RECORDS FOR THIS TASK:
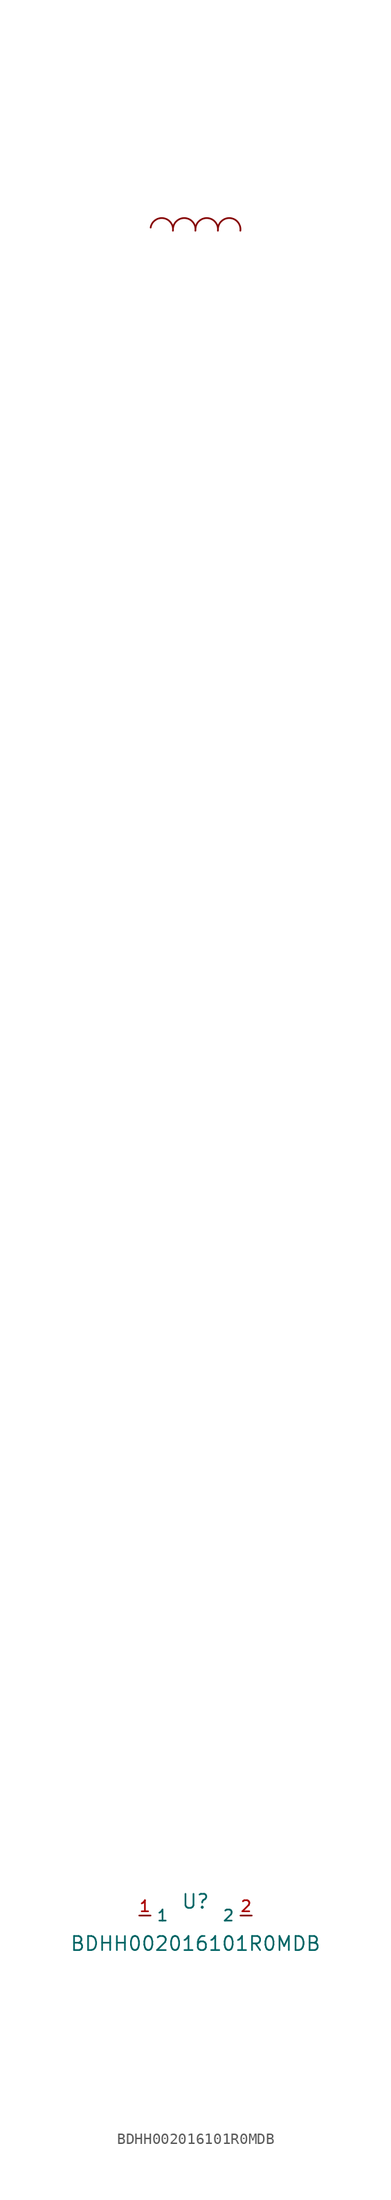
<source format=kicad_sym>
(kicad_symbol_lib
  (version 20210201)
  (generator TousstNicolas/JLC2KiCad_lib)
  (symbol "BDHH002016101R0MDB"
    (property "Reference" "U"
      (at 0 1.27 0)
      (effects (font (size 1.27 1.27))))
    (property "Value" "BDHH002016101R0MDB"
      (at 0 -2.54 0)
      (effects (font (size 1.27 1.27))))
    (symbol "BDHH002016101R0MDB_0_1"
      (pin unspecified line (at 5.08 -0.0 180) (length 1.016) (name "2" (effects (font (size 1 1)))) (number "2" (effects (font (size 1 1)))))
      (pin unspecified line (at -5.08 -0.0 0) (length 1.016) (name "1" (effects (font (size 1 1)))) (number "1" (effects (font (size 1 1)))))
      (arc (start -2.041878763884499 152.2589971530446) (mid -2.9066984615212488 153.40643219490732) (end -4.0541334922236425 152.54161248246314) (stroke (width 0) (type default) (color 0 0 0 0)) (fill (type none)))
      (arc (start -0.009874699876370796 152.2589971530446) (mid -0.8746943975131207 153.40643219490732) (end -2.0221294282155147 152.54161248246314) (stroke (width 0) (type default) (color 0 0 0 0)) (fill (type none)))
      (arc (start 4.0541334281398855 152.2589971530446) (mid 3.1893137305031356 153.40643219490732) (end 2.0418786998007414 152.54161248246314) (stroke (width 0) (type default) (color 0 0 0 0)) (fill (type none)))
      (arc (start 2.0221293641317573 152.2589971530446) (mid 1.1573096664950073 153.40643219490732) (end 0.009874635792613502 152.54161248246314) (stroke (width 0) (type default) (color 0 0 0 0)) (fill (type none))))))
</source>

EXERCISE: Where a line above holds the string "size", copy that line.

TASK RESPONSE:
      (effects (font (size 1.27 1.27))))
      (effects (font (size 1.27 1.27))))
      (pin unspecified line (at 5.08 -0.0 180) (length 1.016) (name "2" (effects (font (size 1 1)))) (number "2" (effects (font (size 1 1)))))
      (pin unspecified line (at -5.08 -0.0 0) (length 1.016) (name "1" (effects (font (size 1 1)))) (number "1" (effects (font (size 1 1)))))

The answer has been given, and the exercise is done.